Reproduce the lines of the entries below without changes, from the line containing "order: Alismatales" through the final line of the entries.

** start of Input **

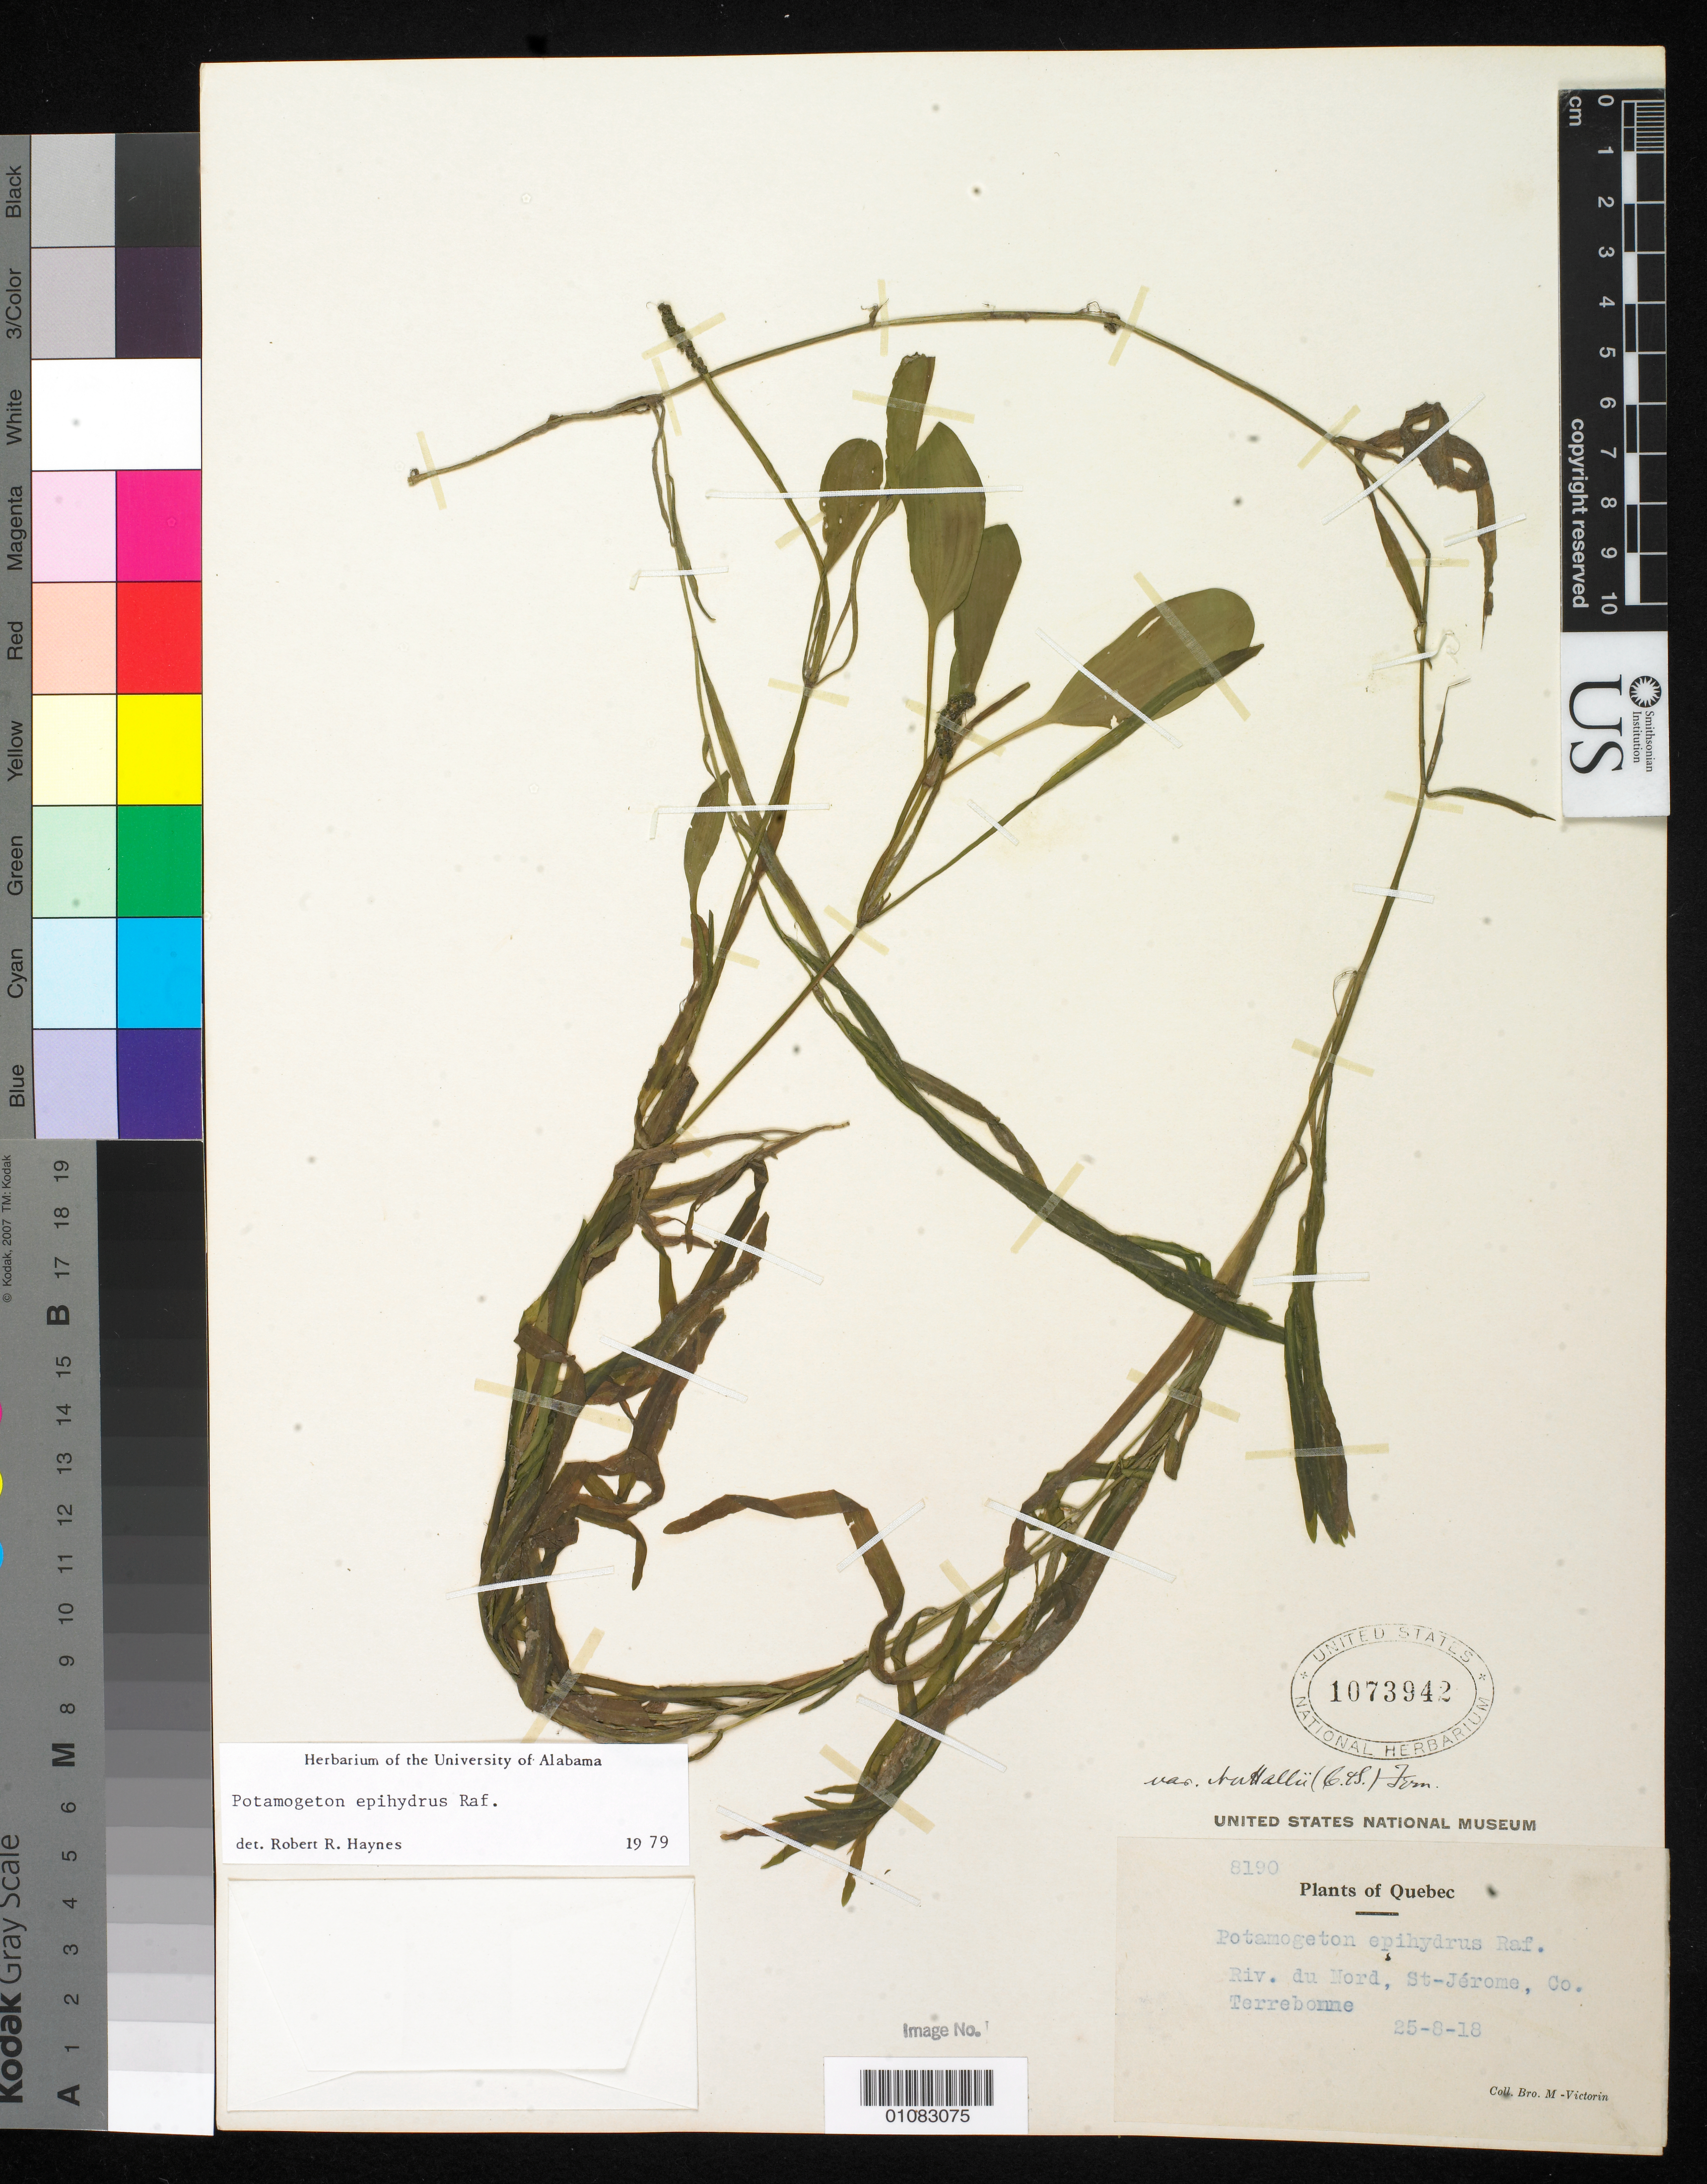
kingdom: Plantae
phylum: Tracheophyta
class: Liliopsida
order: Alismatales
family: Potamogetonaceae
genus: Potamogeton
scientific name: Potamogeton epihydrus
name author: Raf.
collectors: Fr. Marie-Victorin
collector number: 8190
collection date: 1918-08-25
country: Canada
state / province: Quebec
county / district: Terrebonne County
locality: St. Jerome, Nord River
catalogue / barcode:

** end of Input **

**Solution for this problem**
order: Alismatales
family: Potamogetonaceae
genus: Potamogeton
scientific name: Potamogeton epihydrus
name author: Raf.
collectors: Fr. Marie-Victorin
collector number: 8190
collection date: 1918-08-25
country: Canada
state / province: Quebec
county / district: Terrebonne County
locality: St. Jerome, Nord River
catalogue / barcode:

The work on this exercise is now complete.